0xTCG / biser

A fast tool for detecting and decomposing segmental duplications in genome assemblies
MIT License
43 stars 0 forks source link

BISER completed on soft_mask, but failed on hard_masked genome. #22

Closed Weikai-47 closed 1 year ago

Weikai-47 commented 1 year ago

Hello, During my experience, I met some questions:

The genome masking was performed using TRF and Repeatmasker according to this pipeline (Segmental duplications and their variation in a complete human genome, Science, 2022). Then BISER v1.3 was ran on hard-mask and soft-mask genome, respectively. (biser --temp TMP -o DH.genome.hard -t 40 (--hard) --max-error=10 --max-edit-error=10 --max-chromosome-size=350000000 DH.genome.hard.fasta)

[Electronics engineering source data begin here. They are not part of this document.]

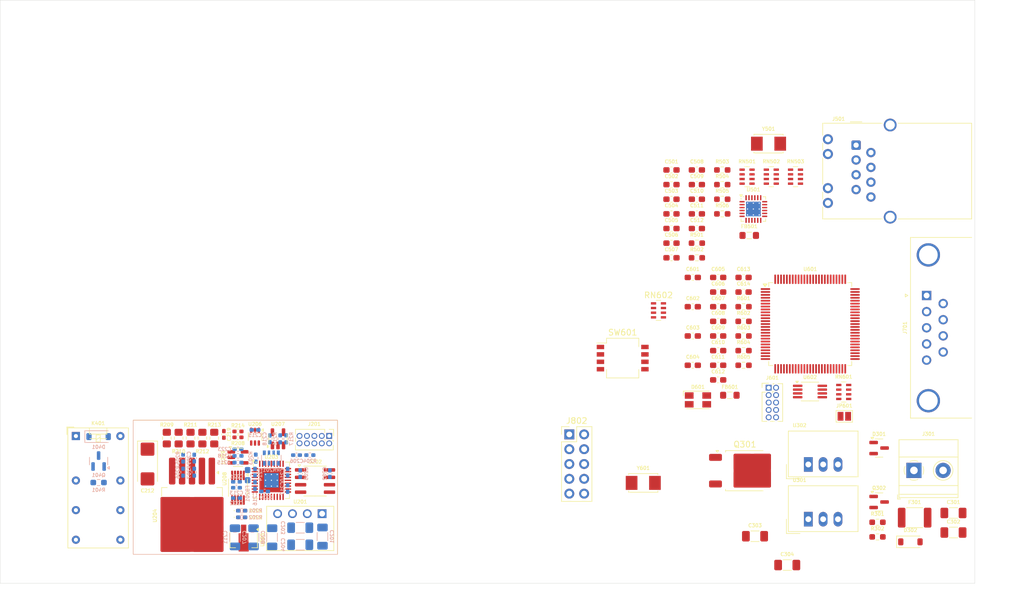
<source format=kicad_pcb>
(kicad_pcb
	(version 20240108)
	(generator "pcbnew")
	(generator_version "8.0")
	(general
		(thickness 1.6)
		(legacy_teardrops no)
	)
	(paper "A4")
	(layers
		(0 "F.Cu" signal)
		(31 "B.Cu" signal)
		(32 "B.Adhes" user "B.Adhesive")
		(33 "F.Adhes" user "F.Adhesive")
		(34 "B.Paste" user)
		(35 "F.Paste" user)
		(36 "B.SilkS" user "B.Silkscreen")
		(37 "F.SilkS" user "F.Silkscreen")
		(38 "B.Mask" user)
		(39 "F.Mask" user)
		(40 "Dwgs.User" user "User.Drawings")
		(41 "Cmts.User" user "User.Comments")
		(42 "Eco1.User" user "User.Eco1")
		(43 "Eco2.User" user "User.Eco2")
		(44 "Edge.Cuts" user)
		(45 "Margin" user)
		(46 "B.CrtYd" user "B.Courtyard")
		(47 "F.CrtYd" user "F.Courtyard")
		(48 "B.Fab" user)
		(49 "F.Fab" user)
		(50 "User.1" user)
		(51 "User.2" user)
		(52 "User.3" user)
		(53 "User.4" user)
		(54 "User.5" user)
		(55 "User.6" user)
		(56 "User.7" user)
		(57 "User.8" user)
		(58 "User.9" user)
	)
	(setup
		(pad_to_mask_clearance 0)
		(allow_soldermask_bridges_in_footprints no)
		(pcbplotparams
			(layerselection 0x00010fc_ffffffff)
			(plot_on_all_layers_selection 0x0000000_00000000)
			(disableapertmacros no)
			(usegerberextensions no)
			(usegerberattributes yes)
			(usegerberadvancedattributes yes)
			(creategerberjobfile yes)
			(dashed_line_dash_ratio 12.000000)
			(dashed_line_gap_ratio 3.000000)
			(svgprecision 4)
			(plotframeref no)
			(viasonmask no)
			(mode 1)
			(useauxorigin no)
			(hpglpennumber 1)
			(hpglpenspeed 20)
			(hpglpendiameter 15.000000)
			(pdf_front_fp_property_popups yes)
			(pdf_back_fp_property_popups yes)
			(dxfpolygonmode yes)
			(dxfimperialunits yes)
			(dxfusepcbnewfont yes)
			(psnegative no)
			(psa4output no)
			(plotreference yes)
			(plotvalue yes)
			(plotfptext yes)
			(plotinvisibletext no)
			(sketchpadsonfab no)
			(subtractmaskfromsilk no)
			(outputformat 1)
			(mirror no)
			(drillshape 1)
			(scaleselection 1)
			(outputdirectory "")
		)
	)
	(net 0 "")
	(net 1 "+5V")
	(net 2 "GND")
	(net 3 "+9V_C1")
	(net 4 "GND_C1")
	(net 5 "+3.3V_C1")
	(net 6 "/Cell 1/NRST_C1")
	(net 7 "VDDA_C1")
	(net 8 "/Cell 1/CELL_C1")
	(net 9 "Net-(U203-BOOT0)")
	(net 10 "/Cell 1/ADJ_C1")
	(net 11 "Net-(U206--)")
	(net 12 "/Cell 1/CANH_C1")
	(net 13 "/Cell 1/CAN_TX_C1")
	(net 14 "/Cell 1/CAN_RX_C1")
	(net 15 "/Cell 1/CANL_C1")
	(net 16 "/Cell 1/RESET_C1")
	(net 17 "/Cell 1/SPI_NSS_C1")
	(net 18 "/Cell 1/SPI_SCK_C1")
	(net 19 "unconnected-(U203-PA9-Pad21)")
	(net 20 "unconnected-(U203-PA10-Pad22)")
	(net 21 "/Cell 1/MEAS_CURR_C1")
	(net 22 "unconnected-(U203-PA8-Pad20)")
	(net 23 "unconnected-(J201-Pin_9-Pad9)")
	(net 24 "unconnected-(U203-PD1-Pad3)")
	(net 25 "/Cell 1/SPI_MOSI_C1")
	(net 26 "unconnected-(U203-PD0-Pad2)")
	(net 27 "unconnected-(U203-PA15-Pad29)")
	(net 28 "unconnected-(J201-Pin_7-Pad7)")
	(net 29 "unconnected-(U203-PB2-Pad17)")
	(net 30 "/Cell 1/MEAS_VOLT_C1")
	(net 31 "/Cell 1/LDAC_C1")
	(net 32 "unconnected-(U203-PB3-Pad30)")
	(net 33 "Net-(U206-+)")
	(net 34 "/Cell 1/TCK_SWCLK_C1")
	(net 35 "unconnected-(J201-Pin_8-Pad8)")
	(net 36 "/Cell 1/TMS_SWDIO_C1")
	(net 37 "unconnected-(J201-Pin_6-Pad6)")
	(net 38 "+24V")
	(net 39 "+3.3V")
	(net 40 "Net-(U204-OUT)")
	(net 41 "Net-(U204-ADJ)")
	(net 42 "Net-(RN201-R3.1)")
	(net 43 "Net-(RN201-R1.1)")
	(net 44 "Net-(RN201-R4.1)")
	(net 45 "Net-(RN201-R2.1)")
	(net 46 "/Cell 1/LED1_C1")
	(net 47 "Net-(D202-K)")
	(net 48 "/Cell 1/LED2_C1")
	(net 49 "/Output/CELL_C1")
	(net 50 "unconnected-(K401-Pad6)")
	(net 51 "unconnected-(K401-Pad8)")
	(net 52 "unconnected-(K401-Pad9)")
	(net 53 "unconnected-(K401-Pad11)")
	(net 54 "Net-(Q401-B)")
	(net 55 "unconnected-(U203-PA6-Pad13)")
	(net 56 "Net-(U208-VREF)")
	(net 57 "Net-(U501-XTAL1{slash}CLKIN)")
	(net 58 "Net-(U501-VDDCR)")
	(net 59 "Net-(U501-XTAL2)")
	(net 60 "VCCQ")
	(net 61 "Net-(D201-K)")
	(net 62 "Net-(D401-A)")
	(net 63 "Net-(J501-Pad9)")
	(net 64 "Earth")
	(net 65 "/Ethernet/ETH_RXN")
	(net 66 "Net-(J501-Pad11)")
	(net 67 "/Ethernet/LED2")
	(net 68 "unconnected-(J501-NC-Pad7)")
	(net 69 "/Ethernet/ETH_TXN")
	(net 70 "/Ethernet/ETH_RXP")
	(net 71 "/Ethernet/LED1")
	(net 72 "/Ethernet/ETH_TXP")
	(net 73 "Net-(U209--)")
	(net 74 "Net-(U207-+)")
	(net 75 "Net-(U501-RXER{slash}PHYAD0)")
	(net 76 "/Ethernet/RMII_MDIO")
	(net 77 "Net-(U501-RBIAS)")
	(net 78 "/Ethernet/RMII_CRS_DV")
	(net 79 "/Ethernet/REFCLK0")
	(net 80 "/Ethernet/MODE0")
	(net 81 "/Ethernet/MODE2")
	(net 82 "/Ethernet/RMII_RXD1")
	(net 83 "/Ethernet/RMII_RXD0")
	(net 84 "/Ethernet/REF_CLK")
	(net 85 "/Ethernet/MODE1")
	(net 86 "Net-(U209-+)")
	(net 87 "/Ethernet/RMII_TXD1")
	(net 88 "/Ethernet/RMII_TXD0")
	(net 89 "/Ethernet/RMII_TXEN")
	(net 90 "/Ethernet/NRST")
	(net 91 "/Ethernet/RMII_MDC")
	(net 92 "+3.3VADC")
	(net 93 "/MCU/NRST")
	(net 94 "Net-(U601-PH0)")
	(net 95 "Net-(U601-PH1)")
	(net 96 "VDDA")
	(net 97 "Net-(D601-BK)")
	(net 98 "Net-(D601-GK)")
	(net 99 "Net-(D601-RK)")
	(net 100 "unconnected-(J601-Pin_9-Pad9)")
	(net 101 "unconnected-(J601-Pin_8-Pad8)")
	(net 102 "unconnected-(J601-Pin_7-Pad7)")
	(net 103 "/MCU/TCK_SWCLK")
	(net 104 "/MCU/TMS_SWDIO")
	(net 105 "unconnected-(J601-Pin_6-Pad6)")
	(net 106 "/MCU/MCU_DEF")
	(net 107 "Net-(U601-BOOT0)")
	(net 108 "/MCU/I2C1_SDA")
	(net 109 "/MCU/I2C1_SCL")
	(net 110 "unconnected-(RN601-R4.1-Pad4)")
	(net 111 "/MCU/LED_RED")
	(net 112 "/MCU/LED_GREEN")
	(net 113 "unconnected-(RN601-R4.2-Pad5)")
	(net 114 "/MCU/LED_BLUE")
	(net 115 "unconnected-(U601-PA8-Pad67)")
	(net 116 "unconnected-(U601-PD5-Pad86)")
	(net 117 "unconnected-(U601-PA11-Pad70)")
	(net 118 "unconnected-(U601-PE8-Pad38)")
	(net 119 "unconnected-(U601-PD10-Pad57)")
	(net 120 "unconnected-(U601-PC15-Pad9)")
	(net 121 "unconnected-(U601-PD14-Pad61)")
	(net 122 "/MCU/RMII_RXD0")
	(net 123 "/MCU/RMII_TXD0")
	(net 124 "unconnected-(U601-PE14-Pad44)")
	(net 125 "unconnected-(U601-PB14-Pad53)")
	(net 126 "/MCU/RMII_RXD1")
	(net 127 "/MCU/RMII_MDIO")
	(net 128 "unconnected-(U601-PD11-Pad58)")
	(net 129 "/MCU/RMII_CRS_DV")
	(net 130 "unconnected-(U601-PD8-Pad55)")
	(net 131 "unconnected-(U601-PA12-Pad71)")
	(net 132 "unconnected-(U601-PE12-Pad42)")
	(net 133 "unconnected-(U601-PE13-Pad43)")
	(net 134 "unconnected-(U601-PD15-Pad62)")
	(net 135 "unconnected-(U601-PE11-Pad41)")
	(net 136 "unconnected-(U601-PA3-Pad25)")
	(net 137 "unconnected-(U601-PC12-Pad80)")
	(net 138 "unconnected-(U601-PB4-Pad90)")
	(net 139 "/MCU/RMII_TXD1")
	(net 140 "/MCU/REF_CLK")
	(net 141 "unconnected-(U601-PE9-Pad39)")
	(net 142 "unconnected-(U601-PE1-Pad98)")
	(net 143 "unconnected-(U601-PE7-Pad37)")
	(net 144 "/MCU/RMII_MDC")
	(net 145 "unconnected-(U601-PB8-Pad95)")
	(net 146 "unconnected-(U601-PD6-Pad87)")
	(net 147 "unconnected-(U601-PB15-Pad54)")
	(net 148 "unconnected-(U601-PE10-Pad40)")
	(net 149 "unconnected-(U601-PB9-Pad96)")
	(net 150 "unconnected-(U601-PA6-Pad30)")
	(net 151 "unconnected-(U601-PD9-Pad56)")
	(net 152 "unconnected-(U601-PE6-Pad5)")
	(net 153 "unconnected-(U601-PD13-Pad60)")
	(net 154 "unconnected-(U601-PD12-Pad59)")
	(net 155 "/MCU/RMII_TXEN")
	(net 156 "unconnected-(U601-PE0-Pad97)")
	(net 157 "unconnected-(U601-PE5-Pad4)")
	(net 158 "unconnected-(U601-PB3-Pad89)")
	(net 159 "/MCU/EEPROM_nWP")
	(net 160 "unconnected-(U601-PA9-Pad68)")
	(net 161 "unconnected-(U601-PD7-Pad88)")
	(net 162 "unconnected-(U601-PA15-Pad77)")
	(net 163 "unconnected-(U601-PC13-Pad7)")
	(net 164 "unconnected-(U601-PE3-Pad2)")
	(net 165 "unconnected-(U601-PA10-Pad69)")
	(net 166 "unconnected-(U601-PC0-Pad15)")
	(net 167 "unconnected-(U601-PC10-Pad78)")
	(net 168 "unconnected-(U601-PE15-Pad45)")
	(net 169 "unconnected-(U601-PD4-Pad85)")
	(net 170 "unconnected-(U601-PA0-Pad22)")
	(net 171 "unconnected-(U601-PC9-Pad66)")
	(net 172 "unconnected-(U601-PE4-Pad3)")
	(net 173 "unconnected-(U601-PC11-Pad79)")
	(net 174 "unconnected-(U601-PC14-Pad8)")
	(net 175 "Net-(D301-A)")
	(net 176 "unconnected-(D301-NC-Pad2)")
	(net 177 "Net-(D302-K)")
	(net 178 "Net-(J301-Pin_1)")
	(net 179 "Net-(Q301-D)")
	(net 180 "unconnected-(U601-PC2_C-Pad17)")
	(net 181 "unconnected-(U601-PB1-Pad35)")
	(net 182 "unconnected-(U601-PC3_C-Pad18)")
	(net 183 "unconnected-(U601-PB0-Pad34)")
	(net 184 "unconnected-(U601-PB2-Pad36)")
	(net 185 "unconnected-(U601-PB10-Pad46)")
	(net 186 "/CAN/CANL")
	(net 187 "unconnected-(J701-Pad4)")
	(net 188 "unconnected-(J701-Pad1)")
	(net 189 "unconnected-(J701-Pad8)")
	(net 190 "unconnected-(J701-Pad5)")
	(net 191 "unconnected-(J701-Pad9)")
	(net 192 "/CAN/CANH")
	(net 193 "/Output/REL_1")
	(net 194 "/MCU/CAN_ADDR3")
	(net 195 "unconnected-(U601-PA5-Pad29)")
	(net 196 "/MCU/CAN_ADDR2")
	(net 197 "unconnected-(U601-PA4-Pad28)")
	(net 198 "/MCU/CAN_ADDR4")
	(net 199 "/MCU/CAN_ADDR1")
	(net 200 "Net-(RN602-R1.1)")
	(net 201 "Net-(RN602-R4.1)")
	(net 202 "Net-(RN602-R3.1)")
	(net 203 "Net-(RN602-R2.1)")
	(net 204 "Net-(C610-Pad1)")
	(net 205 "Net-(C611-Pad1)")
	(net 206 "/Module Connector/CANH")
	(net 207 "unconnected-(J802-Pin_7-Pad7)")
	(net 208 "/Module Connector/CANL")
	(net 209 "unconnected-(J802-Pin_8-Pad8)")
	(footprint "Resistor_SMD:R_0603_1608Metric_Pad0.98x0.95mm_HandSolder" (layer "F.Cu") (at 189.3675 91.667))
	(footprint "Capacitor_Tantalum_SMD:CP_EIA-6032-28_Kemet-C_Pad2.25x2.35mm_HandSolder" (layer "F.Cu") (at 95.25 129.54 -90))
	(footprint "Capacitor_SMD:C_0603_1608Metric_Pad1.08x0.95mm_HandSolder" (layer "F.Cu") (at 193.018 105.077))
	(footprint "Package_DFN_QFN:QFN-36-1EP_6x6mm_P0.5mm_EP4.1x4.1mm_ThermalVias" (layer "F.Cu") (at 116.475 132.334))
	(footprint "Capacitor_SMD:C_0603_1608Metric_Pad1.08x0.95mm_HandSolder" (layer "F.Cu") (at 197.368 100.057))
	(footprint "Package_TO_SOT_SMD:SOT-23-5" (layer "F.Cu") (at 117.602 125.222 90))
	(footprint "Resistor_SMD:R_0603_1608Metric_Pad0.98x0.95mm_HandSolder" (layer "F.Cu") (at 193.7175 79.117))
	(footprint "Resistor_SMD:R_0603_1608Metric_Pad0.98x0.95mm_HandSolder" (layer "F.Cu") (at 197.368 102.567))
	(footprint "Resistor_SMD:R_0805_2012Metric_Pad1.20x1.40mm_HandSolder" (layer "F.Cu") (at 102.616 125.095 90))
	(footprint "Resistor_SMD:R_0805_2012Metric_Pad1.20x1.40mm_HandSolder" (layer "F.Cu") (at 100.584 125.095 90))
	(footprint "Converter_DCDC:Converter_DCDC_TRACO_TSR-1_THT" (layer "F.Cu") (at 208.46 139))
	(footprint "Package_QFP:LQFP-100_14x14mm_P0.5mm" (layer "F.Cu") (at 208.788 105.537))
	(footprint "Connector_Dsub:DSUB-9_Female_Horizontal_P2.77x2.84mm_EdgePinOffset4.94mm_Housed_MountingHolesOffset7.48mm" (layer "F.Cu") (at 228.727 100.644 90))
	(footprint "Capacitor_SMD:C_0603_1608Metric_Pad1.08x0.95mm_HandSolder" (layer "F.Cu") (at 189.3675 81.627))
	(footprint "Capacitor_SMD:C_0603_1608Metric_Pad1.08x0.95mm_HandSolder" (layer "F.Cu") (at 193.018 112.607))
	(footprint "Capacitor_SMD:C_0603_1608Metric_Pad1.08x0.95mm_HandSolder" (layer "F.Cu") (at 185.0175 81.627))
	(footprint "Resistor_SMD:R_0603_1608Metric_Pad0.98x0.95mm_HandSolder" (layer "F.Cu") (at 197.368 105.077))
	(footprint "Capacitor_SMD:C_0603_1608Metric_Pad1.08x0.95mm_HandSolder" (layer "F.Cu") (at 188.668 102.567))
	(footprint "Resistor_SMD:R_0603_1608Metric_Pad0.98x0.95mm_HandSolder" (layer "F.Cu") (at 220.3165 139.527))
	(footprint "Capacitor_SMD:C_0603_1608Metric_Pad1.08x0.95mm_HandSolder" (layer "F.Cu") (at 185.0175 84.137))
	(footprint "Package_TO_SOT_SMD:SOT-23" (layer "F.Cu") (at 220.5865 136.052))
	(footprint "Capacitor_SMD:C_1206_3216Metric_Pad1.33x1.80mm_HandSolder" (layer "F.Cu") (at 199.329 141.922))
	(footprint "Package_SO:MSOP-8_3x3mm_P0.65mm" (layer "F.Cu") (at 208.748 117.107))
	(footprint "Resistor_SMD:R_Array_Concave_4x0603" (layer "F.Cu") (at 206.2675 80.267))
	(footprint "LED_SMD:LED_0402_1005Metric_Pad0.77x0.64mm_HandSolder" (layer "F.Cu") (at 111.379 137.541))
	(footprint "Capacitor_SMD:C_0603_1608Metric_Pad1.08x0.95mm_HandSolder" (layer "F.Cu") (at 193.018 110.097))
	(footprint "Resistor_SMD:R_Array_Concave_4x0603" (layer "F.Cu") (at 182.792 103.194))
	(footprint "Capacitor_SMD:C_0603_1608Metric_Pad1.08x0.95mm_HandSolder" (layer "F.Cu") (at 189.3675 79.117))
	(footprint "Button_Switch_SMD:SW_DIP_SPSTx04_Slide_KingTek_DSHP04TS_W7.62mm_P1.27mm"
		(layer "F.Cu")
		(uuid "406cfe34-5d67-4bb0-9593-4709c80418a7")
		(at 176.657 111.379)
		(descr "SMD 4x-dip-switch SPST KingTek_DSHP04TS, Slide, row spacing 7.62 mm (300 mils), body size  (see http://www.kingtek.net.cn/pic/201601201417455112.pdf)")
		(tags "SMD DIP Switch SPST Slide 7.62mm 300mil")
		(property "Reference" "SW601"
			(at 0 -4.4 0)
			(layer "F.SilkS")
			(uuid "db9ac3d4-4856-48d4-aad2-32201372562b")
			(effects
				(font
					(size 1 1)
					(thickness 0.15)
				)
			)
		)
		(property "Value" "SW_DIP_x04"
			(at 0 4.4 0)
			(layer "F.Fab")
			(uuid "3b24b2f8-9039-4c61-a119-56ebe9ca3f56")
			(effects
				(font
					(size 1 1)
					(thickness 0.15)
				)
			)
		)
		(property "Footprint" "Button_Switch_SMD:SW_DIP_SPSTx04_Slide_KingTek_DSHP04TS_W7.62mm_P1.27mm"
			(at 0 0 0)
			(unlocked yes)
			(layer "F.Fab")
			(hide yes)
			(uuid "40daf24b-ce10-4c99-83b6-d31cd5641d6d")
			(effects
				(font
					(size 1.27 1.27)
					(thickness 0.15)
				)
			)
		)
		(property "Datasheet" ""
			(at 0 0 0)
			(unlocked yes)
			(layer "F.Fab")
			(hide yes)
			(uuid "6f8e98a0-2d31-41b5-824c-633f92974c45")
			(effects
				(font
					(size 1.27 1.27)
					(thickness 0.15)
				)
			)
		)
		(property "Description" "4x DIP Switch, Single Pole Single Throw (SPST) switch, small symbol"
			(at 0 0 0)
			(unlocked yes)
			(layer "F.Fab")
			(hide yes)
			(uuid "01d3a627-6c5e-4100-b016-e3804a9c47eb")
			(effects
				(font
					(size 1.27 1.27)
					(thickness 0.15)
				)
			)
		)
		(property ki_fp_filters "SW?DIP?x4*")
		(path "/8af6cdce-6a4f-44e7-a435-13226720c781/178a729c-2878-4947-93be-d4177a5ea8ca")
		(sheetname "MCU")
		(sheetfile "MCU.kicad_sch")
		(attr smd)
		(fp_line
			(start -4.446 -2.585)
			(end -2.76 -2.585)
			(stroke
				(width 0.12)
				(type solid)
			)
			(layer "F.SilkS")
			(uuid "8f5d3ee6-3a98-4148-a33b-967763864222")
		)
		(fp_line
			(start -2.76 -3.401)
			(end -2.76 -2.585)
			(stroke
				(width 0.12)
				(type solid)
			)
			(layer "F.SilkS")
			(uuid "5c6ecc3a-cefe-42c3-9816-b4ff29ce030c")
		)
		(fp_line
			(start -2.76 -3.401)
			(end 2.76 -3.401)
			(stroke
				(width 0.12)
				(type solid)
			)
			(layer "F.SilkS")
			(uuid "1528d962-7bd9-4478-a994-daddf633bddb")
		)
		(fp_line
			(start -2.76 1.966)
			(end -2.76 3.401)
			(stroke
				(width 0.12)
				(type solid)
			)
			(layer "F.SilkS")
			(uuid "4a60780e-7834-44ca-b3da-bbbb04e65809")
		)
		(fp_line
			(start -2.76 3.401)
			(end 2.76 3.401)
			(stroke
				(width 0.12)
				(type solid)
			)
			(layer "F.SilkS")
			(uuid "1093865d-38bc-437d-9395-65f2c52acd36")
		)
		(fp_line
			(start 2.76 -3.401)
			(end 2.76 -1.966)
			(stroke
				(width 0.12)
				(type solid)
			)
			(layer "F.SilkS")
			(uuid "01cdc96b-eb24-43e6-a522-589c380a5fa5")
		)
		(fp_line
			(start 2.76 1.966)
			(end 2.76 3.401)
			(stroke
				(width 0.12)
				(type solid)
			)
			(layer "F.SilkS")
			(uuid "4fc2bd88-1cd4-4a4f-a708-a9a41806cf06")
		)
		(fp_line
			(start -4.7 -3.7)
			(end -4.7 3.7)
			(stroke
				(width 0.05)
				(type solid)
			)
			(layer "F.CrtYd")
			(uuid "5152147a-5690-40ce-83a4-1eb3e59e5b80")
		)
		(fp_line
			(start -4.7 3.7)
			(end 4.7 3.7)
			(stroke
				(width 0.05)
				(type solid)
			)
			(layer "F.CrtYd")
			(uuid "10ec4cad-a387-4511-b330-06b35f16afa7")
		)
		(fp_line
			(start 4.7 -3.7)
			(end -4.7 -3.7)
			(stroke
				(width 0.05)
				(type solid)
			)
			(layer "F.CrtYd")
			(uuid "52e68274-df59-41cd-a85a-a5386c378820")
		)
		(fp_line
			(start 4.7 3.7)
			(end 4.7 -3.7)
			(stroke
				(width 0.05)
				(type solid)
			)
			(layer "F.CrtYd")
			(uuid "b6105e23-7eb7-4f0f-be2b-a795d98506c8")
		)
		(fp_line
			(start -2.7 -2.34)
			(end -1.7 -3.34)
			(stroke
				(width 0.1)
				(type solid)
			)
			(layer "F.Fab")
			(uuid "4ee3347f-3351-4c79-934d-c33bdfdca58a")
		)
		(fp_line
			(start -2.7 3.34)
			(end -2.7 -2.34)
			(stroke
				(width 0.1)
				(type solid)
			)
			(layer "F.Fab")
			(uuid "a340fe12-f
... [525150 chars truncated]
</source>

(1) BISER was successfully completed on soft_masked genome. Then I extracted the elementary SDs sequences from hard_mask genome based on the .elem.txt. The sequences looked like as this : image

The elementary SDs were 337 Mb, with 63.7% masked repeats. Why ?

(2) BISER was failed at the step of Putative SD detection on the hard_masked genome. SD elem

Why the BISER failed on hard_masked genome ?

Thank You! Chen

inumanag commented 1 year ago
  1. This is expected--- BISER ignores repeats during the elementary SD generation (bu definition, elementary SDs are "older" than repeats so they are ignored). Repeats are later on superimposed on top of the hard-masked genome, so you should expect to see them in the final elementary SD set. They should be ignored during the analysis.

  2. I don't know what is "hard-masked" genome in this context. Nevertheless, please use soft-masked version: BISER already does hard-masking that it needs automatically.